▸ WHAT YOU SHOULD DO: What lines of the data below include the word "bottom"? Report them by copying each.
== SOURCE MATERIAL
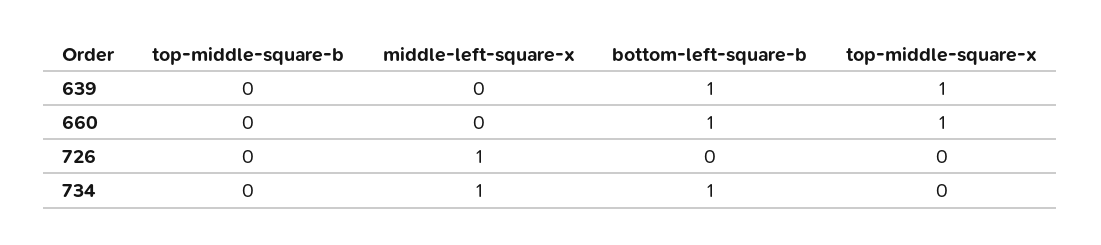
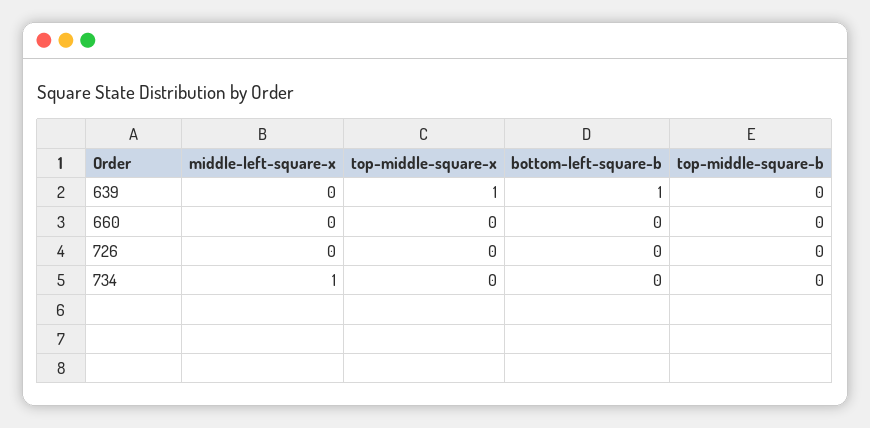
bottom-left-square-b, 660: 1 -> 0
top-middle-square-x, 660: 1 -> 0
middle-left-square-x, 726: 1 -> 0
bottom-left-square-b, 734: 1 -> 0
====
== SOURCE MATERIAL
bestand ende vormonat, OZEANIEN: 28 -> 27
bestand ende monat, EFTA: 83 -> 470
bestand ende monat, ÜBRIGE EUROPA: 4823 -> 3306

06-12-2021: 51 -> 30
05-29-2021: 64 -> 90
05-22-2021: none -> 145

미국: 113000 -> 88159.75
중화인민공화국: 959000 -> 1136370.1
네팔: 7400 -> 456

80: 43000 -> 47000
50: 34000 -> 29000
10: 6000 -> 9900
====
== SOURCE MATERIAL
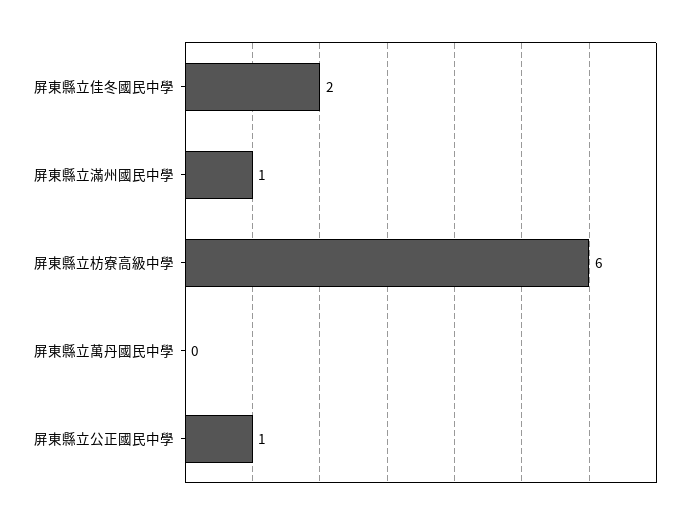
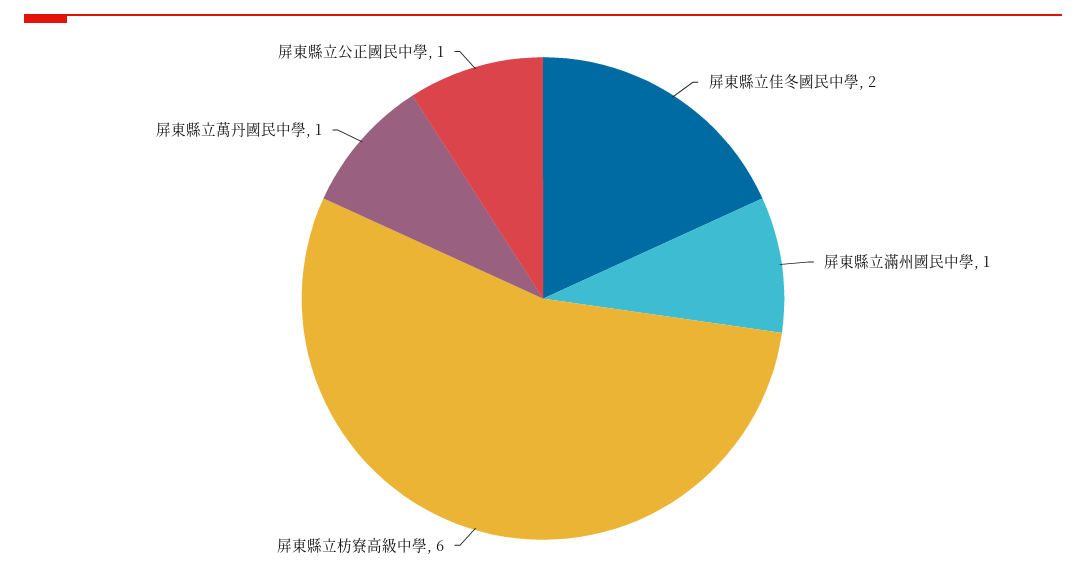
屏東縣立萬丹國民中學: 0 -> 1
====
▸ REPLY:
bottom-left-square-b, 660: 1 -> 0
bottom-left-square-b, 734: 1 -> 0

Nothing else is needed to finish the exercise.